Segment Open
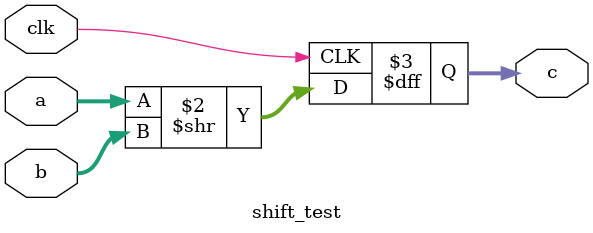
<source format=sv>
module shift_test (
    input clk,
    input signed [7:0] a,
    input [2:0] b,
    output reg [7:0] c);

    always @(posedge clk)
          c <= a >> b;

endmodule

</source>
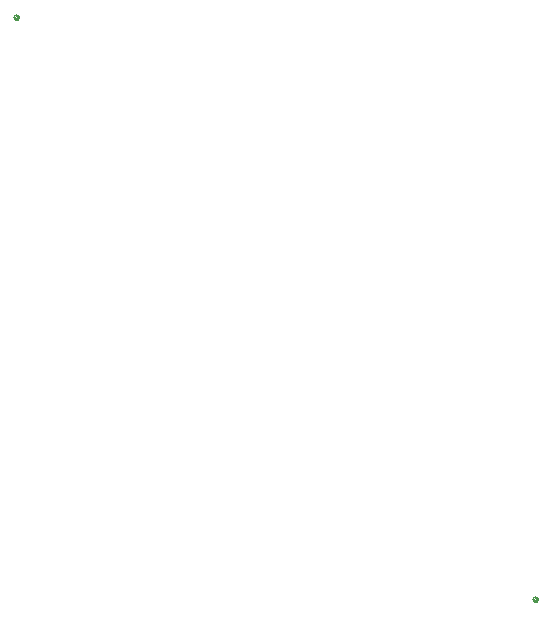
<source format=gbr>
G04 #@! TF.GenerationSoftware,KiCad,Pcbnew,(5.1.2-1)-1*
G04 #@! TF.CreationDate,2020-07-07T12:37:09+01:00*
G04 #@! TF.ProjectId,MZ80-80CLR,4d5a3830-2d38-4304-934c-522e6b696361,rev?*
G04 #@! TF.SameCoordinates,Original*
G04 #@! TF.FileFunction,Glue,Top*
G04 #@! TF.FilePolarity,Positive*
%FSLAX46Y46*%
G04 Gerber Fmt 4.6, Leading zero omitted, Abs format (unit mm)*
G04 Created by KiCad (PCBNEW (5.1.2-1)-1) date 2020-07-07 12:37:09*
%MOMM*%
%LPD*%
G04 APERTURE LIST*
%ADD10C,0.100000*%
%ADD11C,0.083333*%
%ADD12C,0.116667*%
G04 APERTURE END LIST*
D10*
X117979000Y-86868000D02*
G75*
G03X117979000Y-86868000I-250000J0D01*
G01*
D11*
X117937333Y-86868000D02*
G75*
G03X117937333Y-86868000I-208333J0D01*
G01*
X117862333Y-86868000D02*
G75*
G03X117862333Y-86868000I-133333J0D01*
G01*
D12*
X117787333Y-86868000D02*
G75*
G03X117787333Y-86868000I-58333J0D01*
G01*
D10*
X74037000Y-37592000D02*
G75*
G03X74037000Y-37592000I-250000J0D01*
G01*
D11*
X73995333Y-37592000D02*
G75*
G03X73995333Y-37592000I-208333J0D01*
G01*
X73920333Y-37592000D02*
G75*
G03X73920333Y-37592000I-133333J0D01*
G01*
D12*
X73845333Y-37592000D02*
G75*
G03X73845333Y-37592000I-58333J0D01*
G01*
M02*

</source>
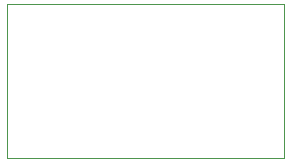
<source format=gm1>
G04 #@! TF.GenerationSoftware,KiCad,Pcbnew,(5.1.10)-1*
G04 #@! TF.CreationDate,2022-01-17T23:31:42+08:00*
G04 #@! TF.ProjectId,programming_pin_mount.v1.0,70726f67-7261-46d6-9d69-6e675f70696e,rev?*
G04 #@! TF.SameCoordinates,Original*
G04 #@! TF.FileFunction,Profile,NP*
%FSLAX46Y46*%
G04 Gerber Fmt 4.6, Leading zero omitted, Abs format (unit mm)*
G04 Created by KiCad (PCBNEW (5.1.10)-1) date 2022-01-17 23:31:42*
%MOMM*%
%LPD*%
G01*
G04 APERTURE LIST*
G04 #@! TA.AperFunction,Profile*
%ADD10C,0.050000*%
G04 #@! TD*
G04 APERTURE END LIST*
D10*
X130550000Y-91250000D02*
X142250000Y-91250000D01*
X142250000Y-91250000D02*
X153950000Y-91250000D01*
X130550000Y-104250000D02*
X142240000Y-104250000D01*
X142240000Y-104250000D02*
X153950000Y-104250000D01*
X130550000Y-104250000D02*
X130550000Y-91250000D01*
X153950000Y-91250000D02*
X153950000Y-104250000D01*
M02*

</source>
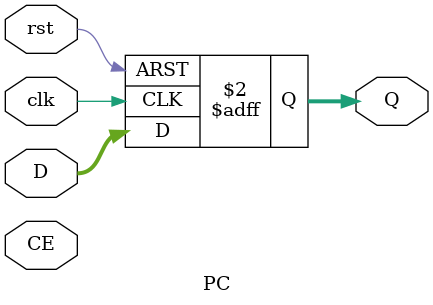
<source format=v>
`timescale 1ns / 1ps


module PC(
    input clk,
    input rst,
    input CE,
    input[31:0] D,
    output reg[31:0] Q
);
    always @(posedge clk or posedge rst)begin
        if(rst) Q <= 32'b0;
        else Q <= D;
    end
endmodule


</source>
Segment Closed
Work required. Lines above that have "Original": copy each of them.

Answer for the task.
G04 #@! TF.SameCoordinates,Original*
G04 #@! TF.SameCoordinates,Original*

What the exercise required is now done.